*EXTRACTED RECORDS*.

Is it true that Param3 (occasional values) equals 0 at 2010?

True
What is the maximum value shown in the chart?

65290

...

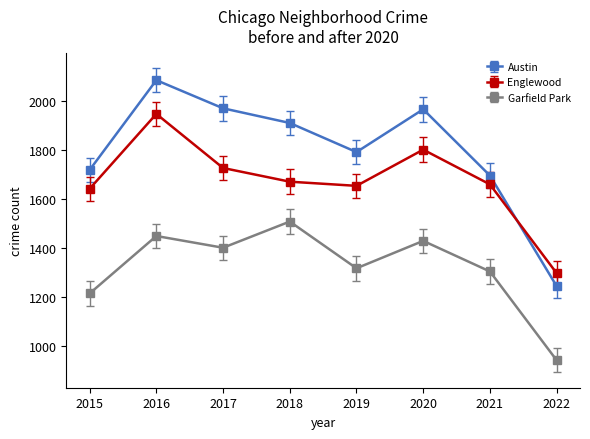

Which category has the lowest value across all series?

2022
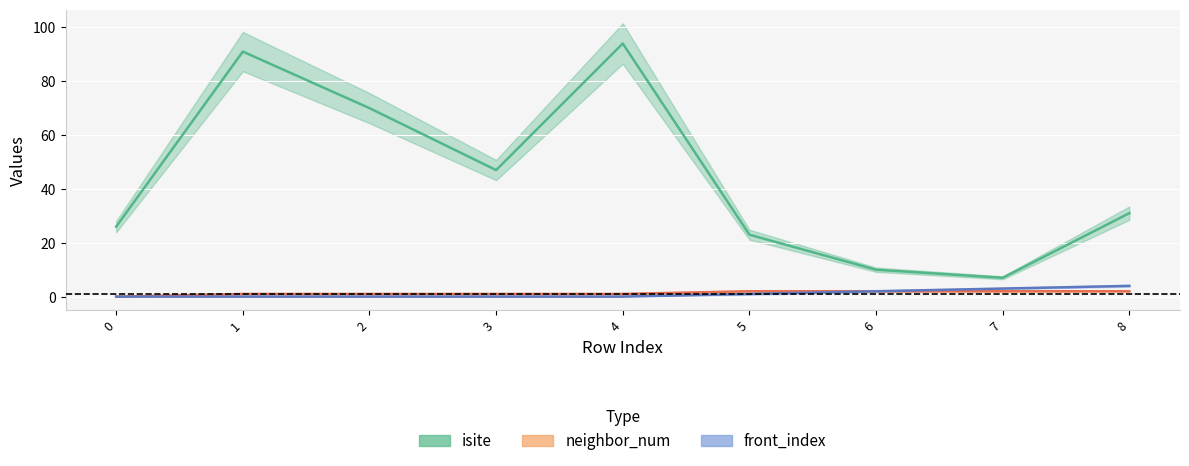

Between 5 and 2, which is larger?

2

==

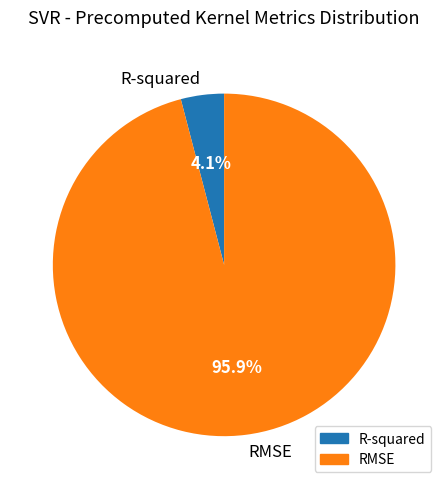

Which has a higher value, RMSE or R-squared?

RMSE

*AIM OF THE TASK*. Copy out, word for word, the stretch of the entries above from the line containing "Which category has" through the line containing "Between 5 and 2, which is larger?", with both of those lines included. Omit the pictures from your answer.

*EXPECTED ANSWER*.
Which category has the lowest value across all series?

2022

Between 5 and 2, which is larger?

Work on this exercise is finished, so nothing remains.